Earbuds are Here

Here Doppler Labs EarbudsDoppler Labs has just announced the close of its Series B funding round at an impressive $17 million. Those who have invested now include The Chernin Group, Wildcat Capital Management, Acequia Capital, Live Nation Entertainment, Universal Music Group, and WME, to name a few. 

Their product?

The Here Active Learning System: earbuds that do the exact opposite of tuning out the outside world.

The Earbuds

Here isn’t plugged into anything; the ear buds allow users to revolutionize the way they hear the world around them. Specific sounds can be picked out and then amplified or reduced, enabling users to turn down screaming babies and engine noises on a plane, or turn up the bass at a concert. Additionally, sounds can be enhanced through effects such as reverb, echo, and flange.

CEO Noah Kraft is emphasizing the importance of consulting with musicians (including Hans Zimmer and Tiesto) as well as users, employing a Kickstarter campaign to have over 2,800 backers test out the first version of the device.

The Technology

The earbuds must pick up sound using microphones, filter it, and then play it through speakers in real time. How is this accomplished? How do microphones and speakers actually work?

To start out, microphones have a speaker, a coiled metal wire, a magnet, and a diaphragm. Sound comes in and pushes the diaphragm, which is connected to the wire coil. As the wire coil gets pushed back and forth within the magnet’s magnetic field, the movement creates fluctuations in electric current, which is emitted in a signal from the other end of the wire.
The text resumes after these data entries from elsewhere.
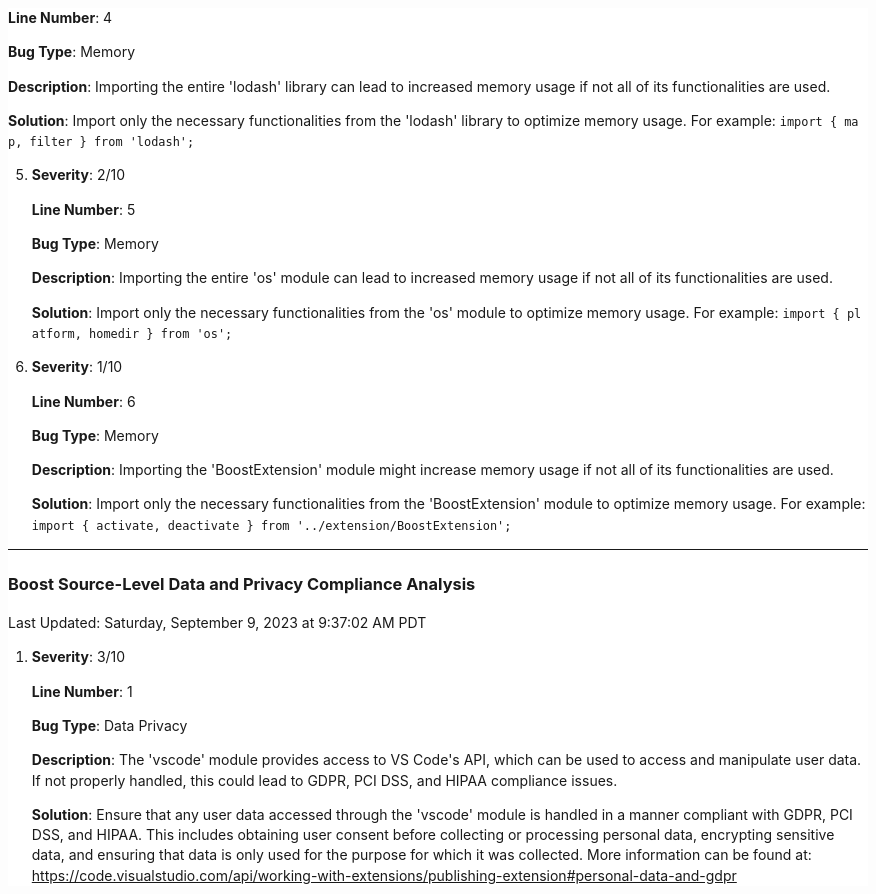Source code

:    **Line Number**: 4

   **Bug Type**: Memory

   **Description**: Importing the entire 'lodash' library can lead to increased memory usage if not all of its functionalities are used.

   **Solution**: Import only the necessary functionalities from the 'lodash' library to optimize memory usage. For example: `import { map, filter } from 'lodash';`


5. **Severity**: 2/10

   **Line Number**: 5

   **Bug Type**: Memory

   **Description**: Importing the entire 'os' module can lead to increased memory usage if not all of its functionalities are used.

   **Solution**: Import only the necessary functionalities from the 'os' module to optimize memory usage. For example: `import { platform, homedir } from 'os';`


6. **Severity**: 1/10

   **Line Number**: 6

   **Bug Type**: Memory

   **Description**: Importing the 'BoostExtension' module might increase memory usage if not all of its functionalities are used.

   **Solution**: Import only the necessary functionalities from the 'BoostExtension' module to optimize memory usage. For example: `import { activate, deactivate } from '../extension/BoostExtension';`






---

### Boost Source-Level Data and Privacy Compliance Analysis

Last Updated: Saturday, September 9, 2023 at 9:37:02 AM PDT

1. **Severity**: 3/10

   **Line Number**: 1

   **Bug Type**: Data Privacy

   **Description**: The 'vscode' module provides access to VS Code's API, which can be used to access and manipulate user data. If not properly handled, this could lead to GDPR, PCI DSS, and HIPAA compliance issues.

   **Solution**: Ensure that any user data accessed through the 'vscode' module is handled in a manner compliant with GDPR, PCI DSS, and HIPAA. This includes obtaining user consent before collecting or processing personal data, encrypting sensitive data, and ensuring that data is only used for the purpose for which it was collected. More information can be found at: https://code.visualstudio.com/api/working-with-extensions/publishing-extension#personal-data-and-gdpr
Diagram of a microphone; a speaker moves in the opposite direction

Intuitively, speakers work the opposite way: electric signals travel through the coil, which is wrapped around the magnet. As the signal fluctuates, another magnetic field is created that pushes against the pre-existing magnetic field, which causes the metal coil to move back and forth, pushing against the diaphragm. Lastly, the diaphragm pushes air back and forth, creating sound.

Given the use of electric current to transmit sound signals, it wouldn’t be surprising that the earbuds could take in sound, alter it, and then transmit it to the user almost instantaneously.